About Arkansas, U.S., Marriage Index, 1933-1939

This database is an index to individuals who were married in the state of Arkansas from 1933-1939. Information that may be found in this database for each entry includes groom's full name, bride's full name, their marriage date, license date, county of marriage, marriage certificate number, and the volume number in which the certificate is located. Marriage records are great sources for genealogists because they document an individual in a particular place and time as well as provide details about that person's marriage. Please note that this index is not complete and may contain inaccuracies.

It is important that you use the information found in this database to locate your ancestor in the original records that this index references. Usually more information is available in the records themselves than is found in an index. For example, marriage records sometimes provide the birth dates and places of the bride and groom, their parents' names, their addresses, and witnesses' names, in addition to the information listed in this index.

Copies of marriage records are available through the Vital Records Division of the Arkansas Department of Health. They maintain marriage records beginning in January 1917. For information about how to obtain a copy, please visit their website.

Statewide registration of marriage did not begin until 1917, but, once counties were organized, most of them began recording marriages. The Division of Vital Records maintains marriage records only since 1917. Earlier records must be obtained from the respective county clerk where the license was issued, which is frequently the count of the bride's residence. Many early marriage records include names of bride and groom, ages, and residence. Later records contain more information.

Taken from Arkansas, Ancestry's Red Book by Wendy L. Elliott, edited by Alice Eichholz. (Salt Lake City, UT: Ancestry Incorporated, 1992).

Marriage licenses are the most common marriage records in the United States. They are issued by the appropriate authority prior to the marriage ceremony, and they have come to replace the posting of banns and intentions. Marriage licenses, which grant permission for a marriage to be performed, are returned to civil authorities after the ceremony.

Marriage licenses exist in varying forms. A standard form generally asks for the names of the bride and groom, their residence at the time of application, the date the marriage was performed, the date the license was issued, the place of the marriage, and the name of the person performing the marriage ceremony.

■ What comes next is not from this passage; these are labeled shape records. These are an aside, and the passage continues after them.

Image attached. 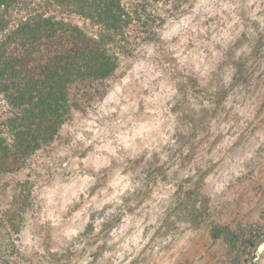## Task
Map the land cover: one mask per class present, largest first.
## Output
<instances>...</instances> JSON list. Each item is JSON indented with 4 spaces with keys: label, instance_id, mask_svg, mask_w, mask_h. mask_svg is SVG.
I'll list each match as a JSON object with an SVG mask.
<instances>
[{
    "label": "rangeland",
    "instance_id": "obj_1",
    "mask_svg": "<svg viewBox=\"0 0 264 264\" xmlns=\"http://www.w3.org/2000/svg\"><path fill=\"white\" fill-rule=\"evenodd\" d=\"M149 11L103 97L0 177V264H245L210 225L264 226V0Z\"/></svg>",
    "mask_w": 264,
    "mask_h": 264
},
{
    "label": "trees",
    "instance_id": "obj_2",
    "mask_svg": "<svg viewBox=\"0 0 264 264\" xmlns=\"http://www.w3.org/2000/svg\"><path fill=\"white\" fill-rule=\"evenodd\" d=\"M173 1L0 0V177L27 168L75 111L103 97L119 64L115 46L124 48L128 28L140 21L149 29L155 22L149 8ZM76 17L97 32L88 33ZM210 231L245 261L264 226L235 231L212 223ZM49 264H61L60 258Z\"/></svg>",
    "mask_w": 264,
    "mask_h": 264
},
{
    "label": "water",
    "instance_id": "obj_3",
    "mask_svg": "<svg viewBox=\"0 0 264 264\" xmlns=\"http://www.w3.org/2000/svg\"><path fill=\"white\" fill-rule=\"evenodd\" d=\"M264 241V231L256 237V239L254 240L250 251L248 253L247 259L245 261V264H254V260L257 254V251L259 249V247L261 246V244Z\"/></svg>",
    "mask_w": 264,
    "mask_h": 264
}]
</instances>
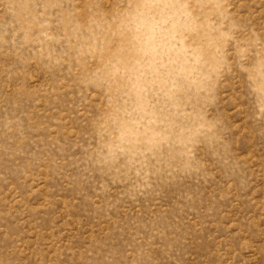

Marriage certificates are given to the couple after the ceremony is completed and are thus usually found among family records. There are exceptions, however. [Some] certificates…are similar to marriage licenses issued in other places. The bride and groom usually receive a marriage certificate for their family records containing similar historical information, signatures of witnesses, etc.

Taken from Cerny, Johni and Sandra H. Luebking, "Research in Marriage and Divorce Records." In The Source: A Guidebook of American Genealogy, ed. Loretto Dennis Szucs and Sandra Hargreaves Luebking (Salt Lake City: Ancestry, 1997).